- Theatrical release poster
- Directed by: Jack Hannah
- Story by: Bill Berg Milt Banta
- Produced by: Walt Disney
- Starring: Clarence Nash Dink Trout
- Music by: Oliver Wallace
- Animation by: Bill Justice Andy Engman Art Babbitt Judge Whitaker
- Layouts by: Yale Gracey
- Backgrounds by: Thelma Witmer
- Production company: Walt Disney Productions
- Distributed by: RKO Radio Pictures, Inc.
- Release date: August 22, 1947;
- Running time: 7 minutes
- Country: United States
- Language: English

= Bootle Beetle =

1947 Donald Duck cartoon

Bootle Beetle is a 1947 animated short film featuring Donald Duck.
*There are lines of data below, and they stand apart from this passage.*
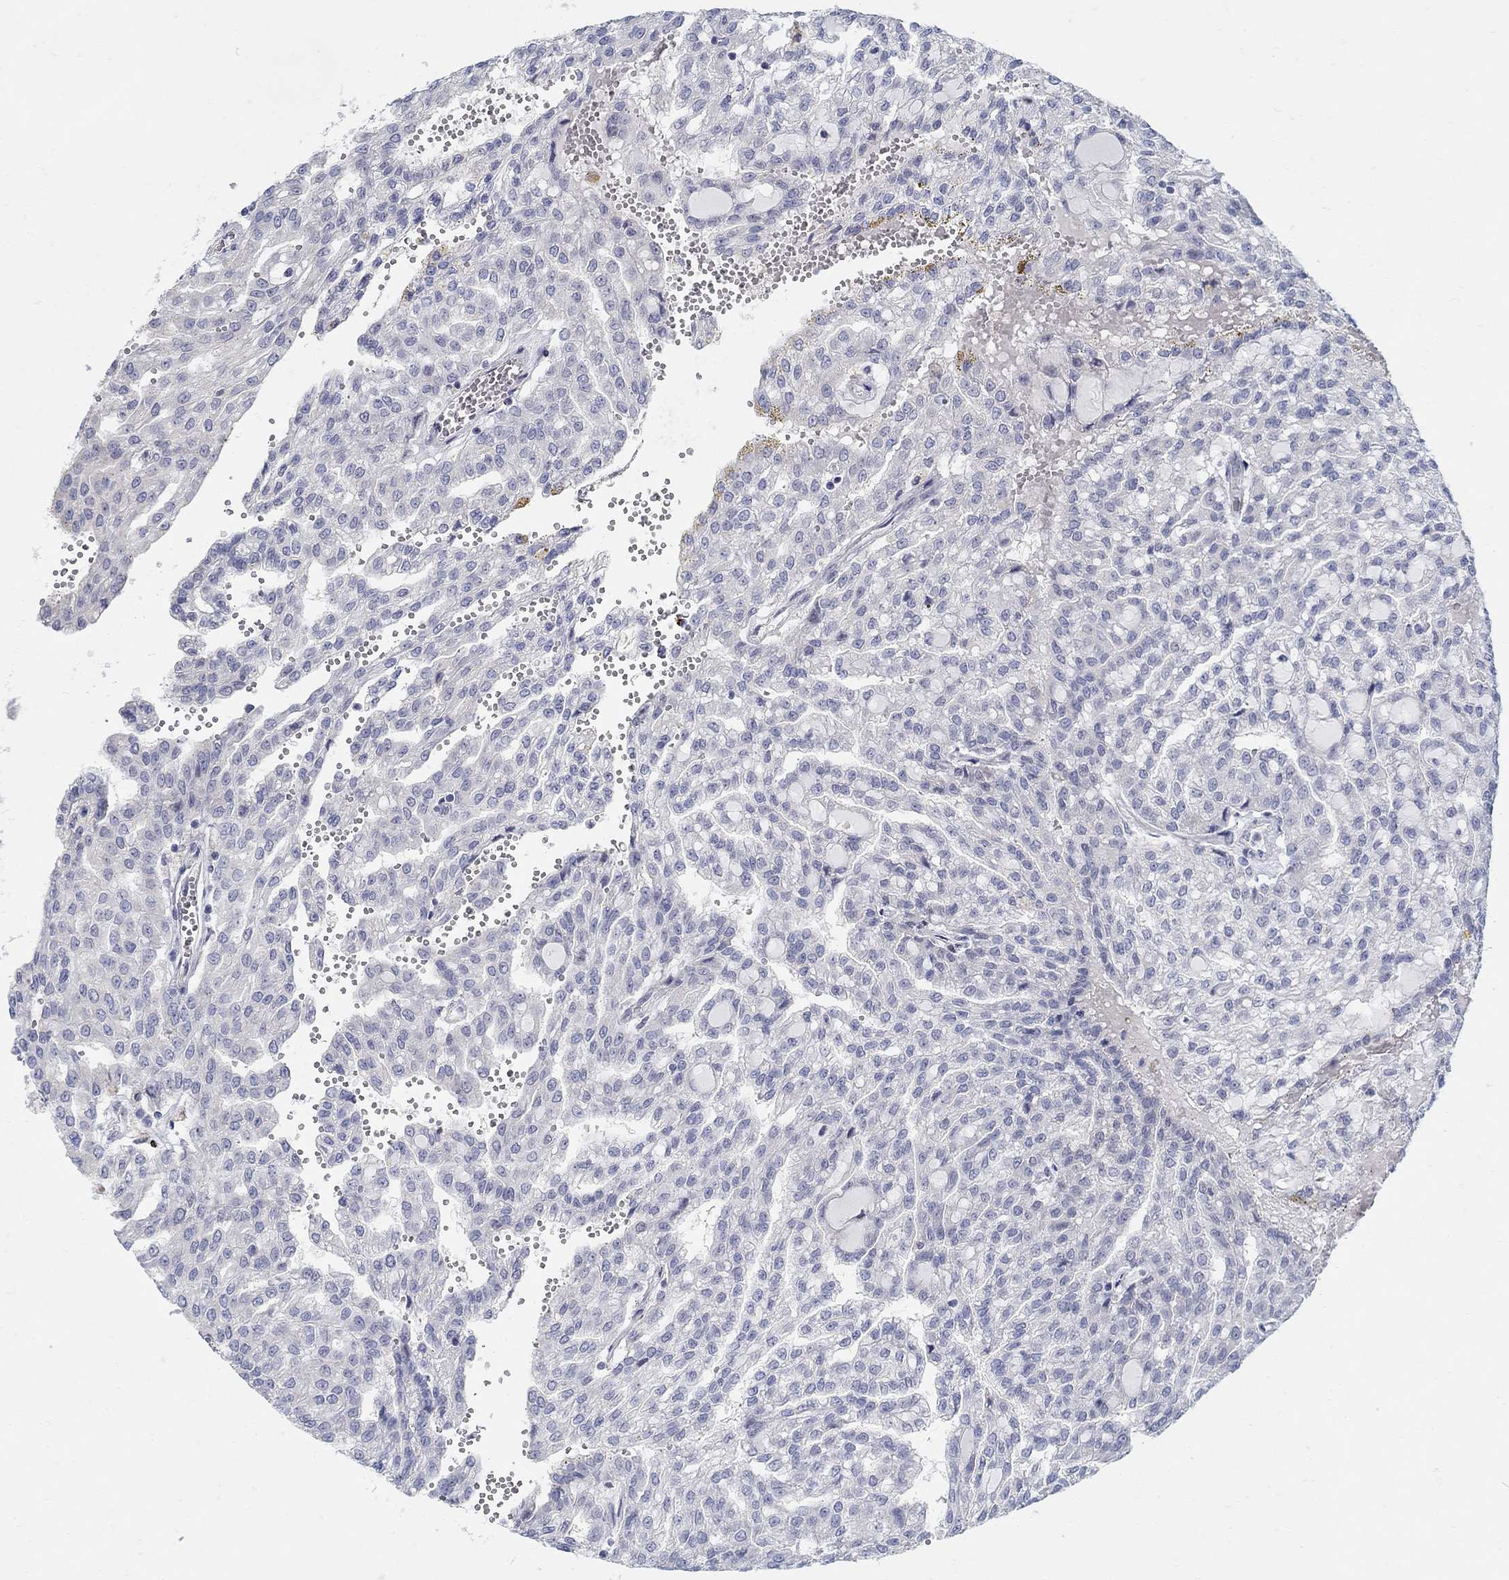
{"staining": {"intensity": "negative", "quantity": "none", "location": "none"}, "tissue": "renal cancer", "cell_type": "Tumor cells", "image_type": "cancer", "snomed": [{"axis": "morphology", "description": "Adenocarcinoma, NOS"}, {"axis": "topography", "description": "Kidney"}], "caption": "Protein analysis of renal adenocarcinoma shows no significant positivity in tumor cells. (Brightfield microscopy of DAB IHC at high magnification).", "gene": "ANO7", "patient": {"sex": "male", "age": 63}}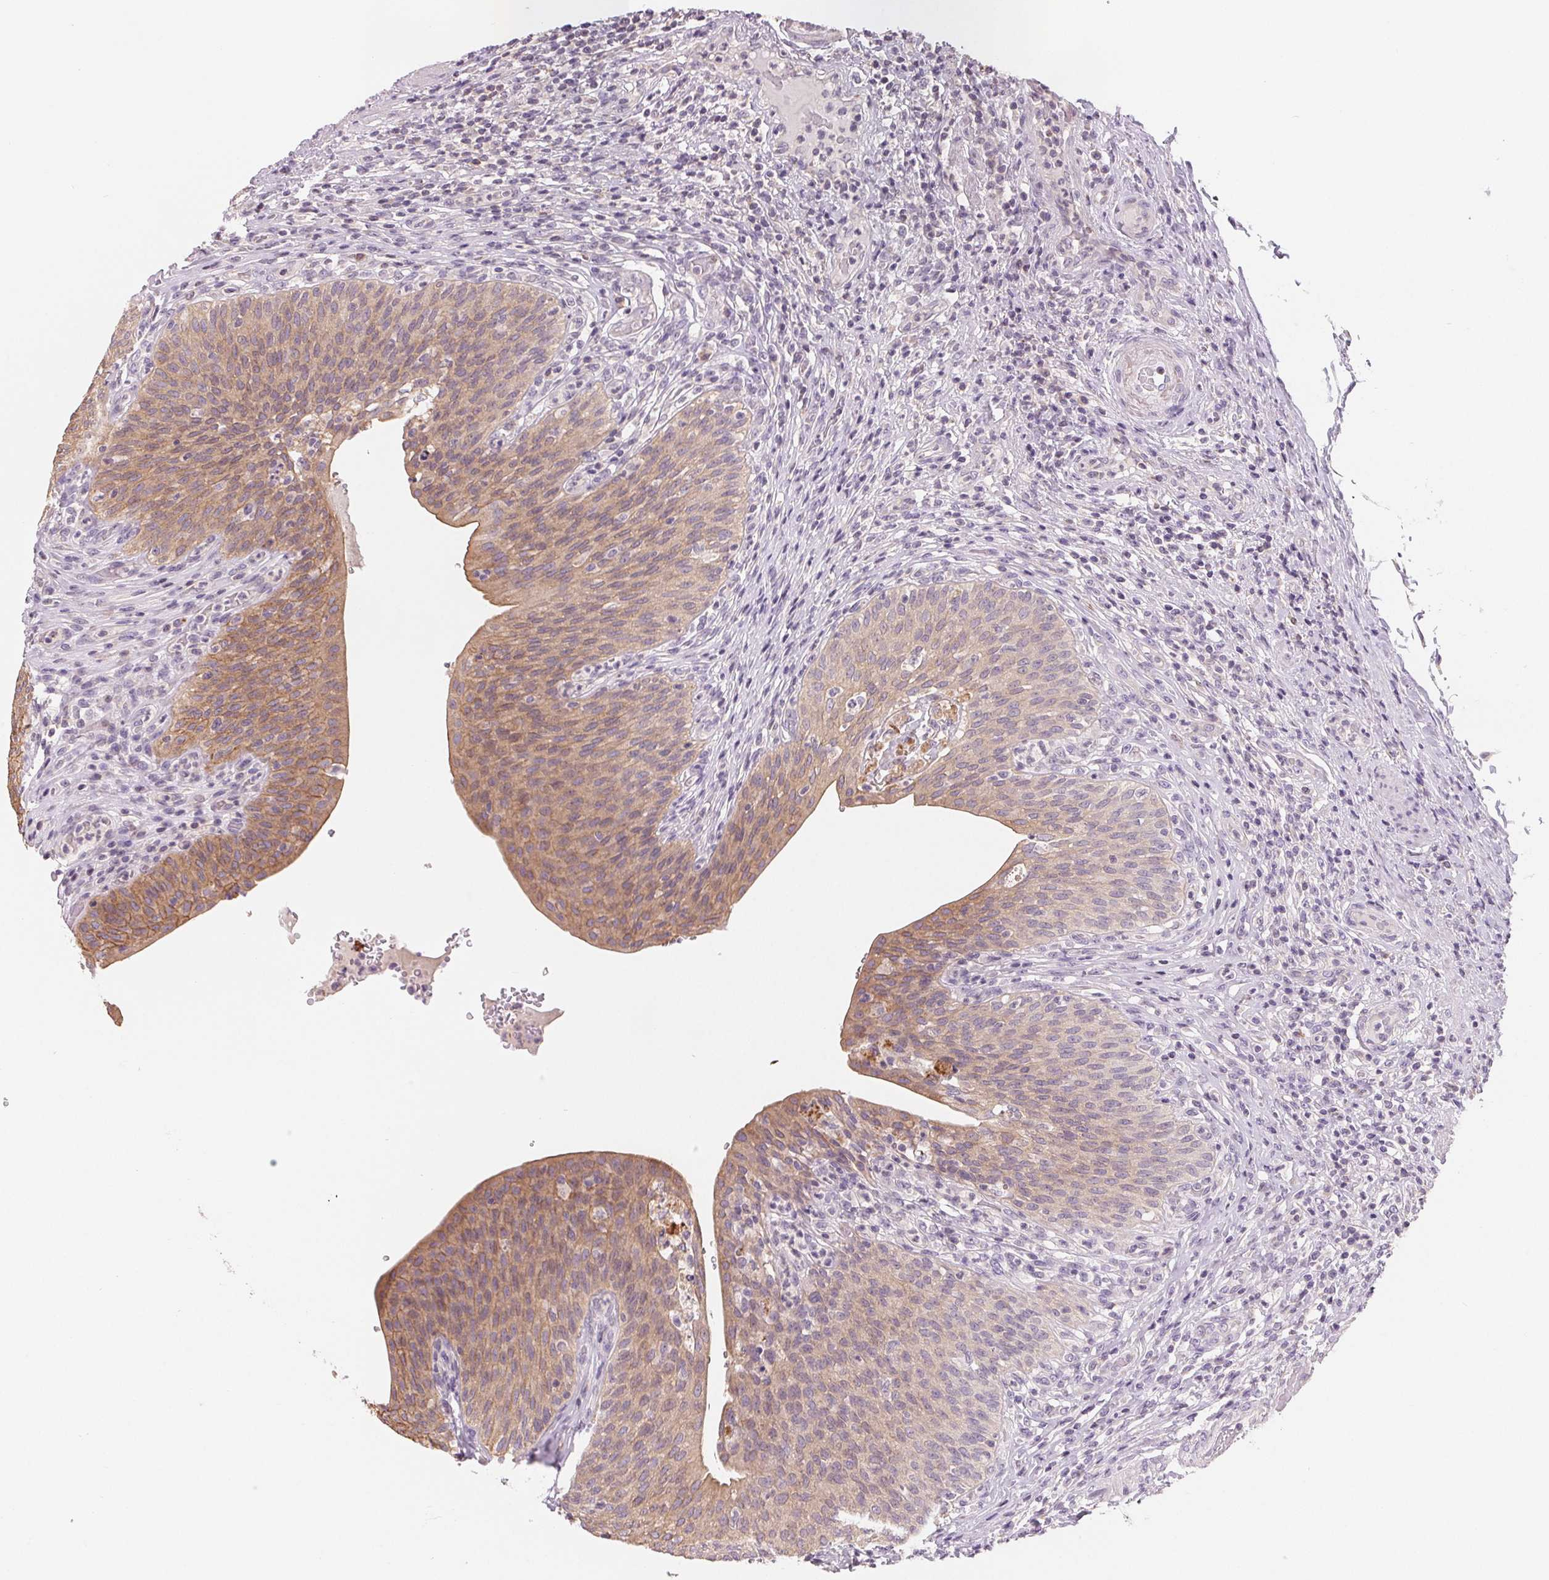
{"staining": {"intensity": "moderate", "quantity": "25%-75%", "location": "cytoplasmic/membranous"}, "tissue": "urinary bladder", "cell_type": "Urothelial cells", "image_type": "normal", "snomed": [{"axis": "morphology", "description": "Normal tissue, NOS"}, {"axis": "topography", "description": "Urinary bladder"}, {"axis": "topography", "description": "Peripheral nerve tissue"}], "caption": "High-magnification brightfield microscopy of benign urinary bladder stained with DAB (3,3'-diaminobenzidine) (brown) and counterstained with hematoxylin (blue). urothelial cells exhibit moderate cytoplasmic/membranous positivity is seen in approximately25%-75% of cells. (DAB (3,3'-diaminobenzidine) IHC, brown staining for protein, blue staining for nuclei).", "gene": "VTCN1", "patient": {"sex": "male", "age": 66}}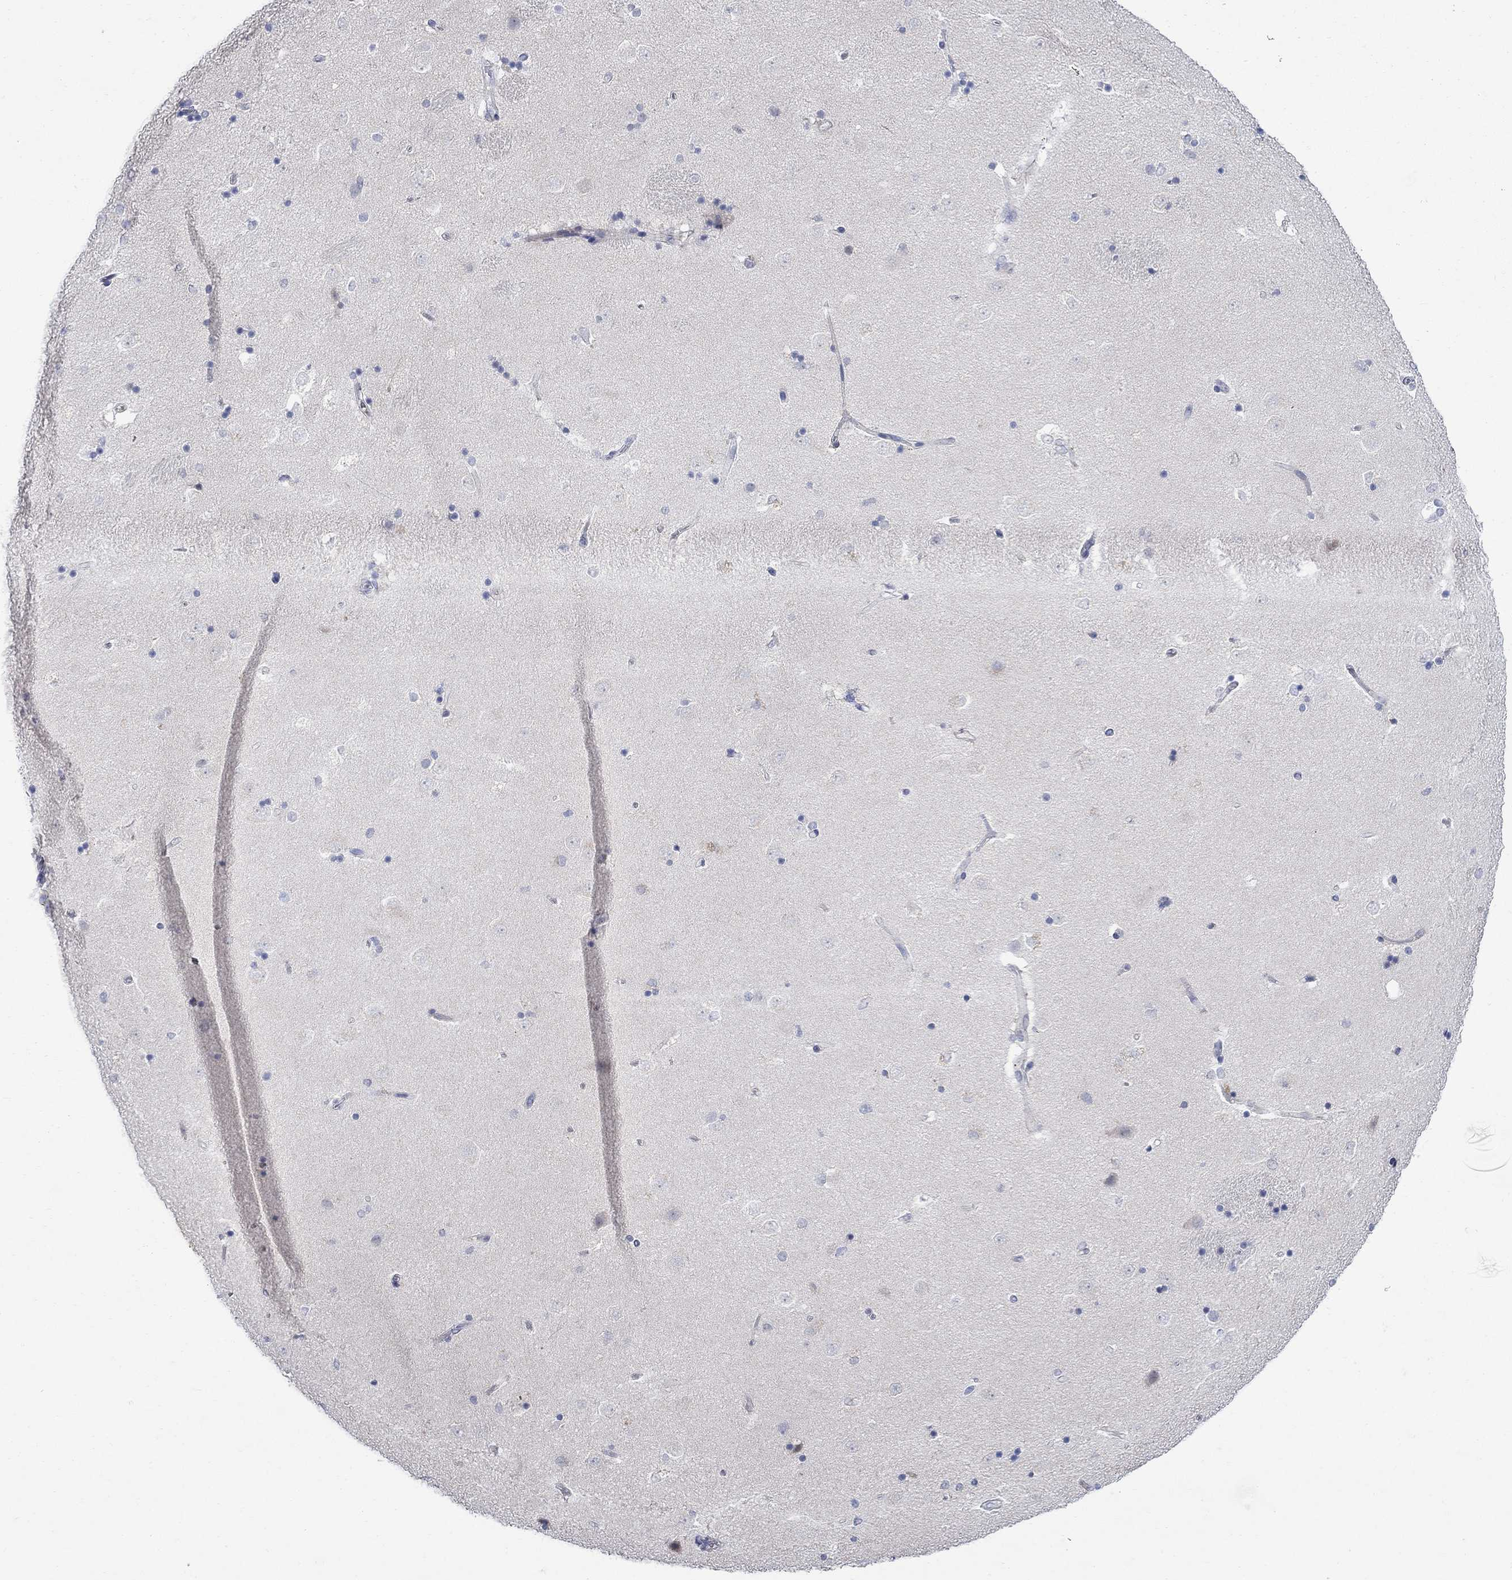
{"staining": {"intensity": "negative", "quantity": "none", "location": "none"}, "tissue": "caudate", "cell_type": "Glial cells", "image_type": "normal", "snomed": [{"axis": "morphology", "description": "Normal tissue, NOS"}, {"axis": "topography", "description": "Lateral ventricle wall"}], "caption": "Histopathology image shows no significant protein expression in glial cells of benign caudate. (DAB (3,3'-diaminobenzidine) immunohistochemistry, high magnification).", "gene": "DLK1", "patient": {"sex": "male", "age": 51}}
It was released by Walt Disney Productions.

==Plot==
A rare breed insect, the Bootle beetle, tells the story of how, as a child, he left the forest and came across a monster, Donald Duck, who recognized the rare insect and tried to capture him in a jar.

==Voice cast==
- Clarence Nash as Donald Duck
- Dink Trout as Bootle Beetle

==Home media==
The short was released on December 11, 2007 on Walt Disney Treasures: The Chronological Donald, Volume Three: 1947-1950.